Veja algumas metas estipuladas nos regulamentos:

  • Os reajuste dos preços não podem ter periodicidade inferior a doze meses.

  • O número de reclamações recebidas pela prestadora, no mês, não pode ser superior a 2% do total de acessos em serviço.

  • Em caso de rescisão parcial dos contratos celebrados na oferta conjunta, o benefício concedido pode ser reduzido proporcionalmente.

  • O assinante pode se desvincular a qualquer momento do benefício oferecido pela prestadora.

  • A necessidade de interrupção ou degradação do serviço por motivo de manutenção, ampliação da rede ou similares deve ser amplamente comunicada aos assinantes que serão afetados, com antecedência mínima de uma semana, devendo ser concedido abatimento na assinatura à razão de um trinta avos por dia ou fração superior a quatro horas.

  • A prestadora deve manter à disposição da Anatel e do assinante os registros das reclamações, solicitações de serviços e pedidos de rescisão por um período mínimo de dois anos após solução desses e, sempre que solicitada pela Anatel ou pelo assinante.

  • A desativação do serviço, decorrente da rescisão do contrato de prestação do SCM, deve ser concluída pela prestadora em até vinte e quatro horas, a partir da solicitação, sem ônus para o assinante.

  • As empresas maiores terão que guardar o conteúdo das ligações dos assinantes por 180 dias.

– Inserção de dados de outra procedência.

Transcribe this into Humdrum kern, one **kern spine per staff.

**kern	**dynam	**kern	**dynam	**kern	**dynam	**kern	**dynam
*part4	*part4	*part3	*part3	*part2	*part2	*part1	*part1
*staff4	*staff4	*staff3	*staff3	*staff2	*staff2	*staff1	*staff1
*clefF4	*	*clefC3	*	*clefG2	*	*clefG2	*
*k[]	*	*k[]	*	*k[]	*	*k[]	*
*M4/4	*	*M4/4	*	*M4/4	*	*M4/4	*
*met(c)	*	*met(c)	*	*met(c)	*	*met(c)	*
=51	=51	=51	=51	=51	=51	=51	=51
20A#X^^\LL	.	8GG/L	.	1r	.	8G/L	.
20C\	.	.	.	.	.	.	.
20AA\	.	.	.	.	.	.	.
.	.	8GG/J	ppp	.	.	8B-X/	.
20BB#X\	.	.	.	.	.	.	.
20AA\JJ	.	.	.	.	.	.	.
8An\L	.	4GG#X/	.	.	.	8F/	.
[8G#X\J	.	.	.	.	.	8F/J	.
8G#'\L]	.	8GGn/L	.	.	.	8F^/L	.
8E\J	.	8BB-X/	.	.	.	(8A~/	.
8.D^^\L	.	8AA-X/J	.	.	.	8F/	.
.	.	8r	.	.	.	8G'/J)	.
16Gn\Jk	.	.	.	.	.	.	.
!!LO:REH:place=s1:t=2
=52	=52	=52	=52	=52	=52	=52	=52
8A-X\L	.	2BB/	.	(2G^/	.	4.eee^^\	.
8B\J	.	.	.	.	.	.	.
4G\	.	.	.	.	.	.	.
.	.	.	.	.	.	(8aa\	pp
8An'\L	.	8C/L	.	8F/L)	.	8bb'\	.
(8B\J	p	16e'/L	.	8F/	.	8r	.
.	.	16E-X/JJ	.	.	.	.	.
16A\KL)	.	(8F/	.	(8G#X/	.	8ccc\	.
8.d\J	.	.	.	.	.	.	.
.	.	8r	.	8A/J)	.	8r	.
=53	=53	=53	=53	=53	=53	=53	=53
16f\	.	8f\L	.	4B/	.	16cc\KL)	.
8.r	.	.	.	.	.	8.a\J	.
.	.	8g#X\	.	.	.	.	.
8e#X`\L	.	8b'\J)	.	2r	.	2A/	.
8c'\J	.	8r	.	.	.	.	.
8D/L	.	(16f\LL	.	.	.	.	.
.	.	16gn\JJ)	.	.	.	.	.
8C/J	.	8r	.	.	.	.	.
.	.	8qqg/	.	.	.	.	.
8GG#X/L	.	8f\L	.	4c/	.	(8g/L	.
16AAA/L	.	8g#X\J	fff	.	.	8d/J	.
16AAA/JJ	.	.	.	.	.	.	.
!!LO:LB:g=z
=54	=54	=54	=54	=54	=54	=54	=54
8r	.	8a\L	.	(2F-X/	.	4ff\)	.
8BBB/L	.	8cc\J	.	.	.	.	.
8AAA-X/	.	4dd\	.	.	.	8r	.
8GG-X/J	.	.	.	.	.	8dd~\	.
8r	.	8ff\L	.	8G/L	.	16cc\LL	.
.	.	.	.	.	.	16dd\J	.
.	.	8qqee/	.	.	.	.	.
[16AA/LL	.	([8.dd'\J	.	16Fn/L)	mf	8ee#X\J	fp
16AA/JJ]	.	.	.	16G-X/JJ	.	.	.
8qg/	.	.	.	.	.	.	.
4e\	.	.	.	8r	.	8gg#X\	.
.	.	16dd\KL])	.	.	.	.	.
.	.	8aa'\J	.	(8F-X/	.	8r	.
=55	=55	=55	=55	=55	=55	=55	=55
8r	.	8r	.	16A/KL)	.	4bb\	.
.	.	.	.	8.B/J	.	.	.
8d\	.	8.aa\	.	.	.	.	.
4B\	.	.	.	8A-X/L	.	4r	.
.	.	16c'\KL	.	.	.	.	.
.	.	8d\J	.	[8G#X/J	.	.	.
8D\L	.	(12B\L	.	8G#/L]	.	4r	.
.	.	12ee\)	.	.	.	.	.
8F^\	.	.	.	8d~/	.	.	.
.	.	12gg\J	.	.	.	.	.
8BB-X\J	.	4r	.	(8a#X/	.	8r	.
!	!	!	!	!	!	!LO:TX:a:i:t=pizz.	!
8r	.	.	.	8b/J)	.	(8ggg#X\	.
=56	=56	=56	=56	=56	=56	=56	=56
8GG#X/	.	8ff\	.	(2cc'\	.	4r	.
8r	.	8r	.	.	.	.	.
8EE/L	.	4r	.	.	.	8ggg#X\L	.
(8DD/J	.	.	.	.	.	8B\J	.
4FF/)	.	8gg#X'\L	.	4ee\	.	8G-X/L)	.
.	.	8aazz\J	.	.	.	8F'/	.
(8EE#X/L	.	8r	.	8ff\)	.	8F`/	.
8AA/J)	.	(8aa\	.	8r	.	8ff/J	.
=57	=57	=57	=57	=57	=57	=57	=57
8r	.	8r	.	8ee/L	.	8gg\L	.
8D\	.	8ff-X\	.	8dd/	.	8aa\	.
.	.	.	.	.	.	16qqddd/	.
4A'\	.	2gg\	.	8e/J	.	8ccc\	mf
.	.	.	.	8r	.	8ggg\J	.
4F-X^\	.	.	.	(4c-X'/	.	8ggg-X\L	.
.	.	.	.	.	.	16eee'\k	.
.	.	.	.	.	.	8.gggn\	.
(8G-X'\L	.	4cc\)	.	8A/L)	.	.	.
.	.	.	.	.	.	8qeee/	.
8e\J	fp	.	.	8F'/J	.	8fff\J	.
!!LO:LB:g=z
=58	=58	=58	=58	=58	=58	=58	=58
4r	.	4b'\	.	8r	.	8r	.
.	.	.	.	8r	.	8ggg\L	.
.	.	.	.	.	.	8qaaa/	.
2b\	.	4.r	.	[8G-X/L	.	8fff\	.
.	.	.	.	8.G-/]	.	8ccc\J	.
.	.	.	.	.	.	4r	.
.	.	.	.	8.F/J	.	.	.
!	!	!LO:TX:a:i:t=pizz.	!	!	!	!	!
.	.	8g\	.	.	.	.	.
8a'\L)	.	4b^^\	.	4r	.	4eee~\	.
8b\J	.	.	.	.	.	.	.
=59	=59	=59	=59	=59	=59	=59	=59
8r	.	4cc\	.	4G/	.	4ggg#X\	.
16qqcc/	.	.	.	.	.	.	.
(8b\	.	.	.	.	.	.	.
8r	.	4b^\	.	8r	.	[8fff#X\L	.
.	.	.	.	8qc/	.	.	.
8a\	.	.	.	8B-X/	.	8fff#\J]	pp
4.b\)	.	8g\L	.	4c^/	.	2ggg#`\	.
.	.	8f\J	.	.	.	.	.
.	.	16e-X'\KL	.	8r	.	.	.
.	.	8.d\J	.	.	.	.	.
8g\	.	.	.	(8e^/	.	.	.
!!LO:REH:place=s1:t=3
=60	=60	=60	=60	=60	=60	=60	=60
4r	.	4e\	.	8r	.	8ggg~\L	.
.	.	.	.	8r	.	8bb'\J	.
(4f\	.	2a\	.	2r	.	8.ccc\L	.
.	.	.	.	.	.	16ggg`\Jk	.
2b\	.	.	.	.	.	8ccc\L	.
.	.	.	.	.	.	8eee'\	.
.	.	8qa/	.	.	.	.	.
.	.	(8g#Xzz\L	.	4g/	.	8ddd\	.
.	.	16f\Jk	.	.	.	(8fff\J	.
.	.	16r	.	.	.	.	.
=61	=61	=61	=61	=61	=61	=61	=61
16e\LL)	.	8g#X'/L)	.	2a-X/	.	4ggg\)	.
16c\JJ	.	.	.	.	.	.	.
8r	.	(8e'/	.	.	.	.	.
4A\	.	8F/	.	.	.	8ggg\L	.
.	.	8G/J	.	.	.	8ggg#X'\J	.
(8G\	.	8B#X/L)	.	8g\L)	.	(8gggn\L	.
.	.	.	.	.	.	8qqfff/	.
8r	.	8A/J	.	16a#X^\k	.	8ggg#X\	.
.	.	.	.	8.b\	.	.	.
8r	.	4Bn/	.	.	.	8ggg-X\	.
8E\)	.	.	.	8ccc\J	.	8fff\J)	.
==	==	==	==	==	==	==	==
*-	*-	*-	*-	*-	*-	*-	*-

As prestadoras de pequeno porte, por no mínimo 90 dias.

  • O Call Center das grandes empresas terão de funcionar todos os dias durante as 24h. Já as empresas menores poderão manter seu serviço de atendimento por menos tempo: apenas nos dias úteis, das 8h às 20h.

  • Taxa de ocupação do enlace: Mede o nível de ocupação de segmentos de rede da prestadora, em percentual de capacidade. A meta é de, no mínimo, 80%, em 95% dos casos. Caso a ocupação atinja 90%, a prestadora terá prazo de 30 dias para ampliar sua rede e adequar-se à meta estabelecida. Caso essa providência não seja tomada, a Anatel poderá aplicar sanções e medidas cautelares.

  • As solicitações de instalação de serviço devem ser atendidas em até três dias úteis em 95% dos casos. Em nenhum caso o atendimento da solicitação deve ser feito em prazo superior a dez dias úteis.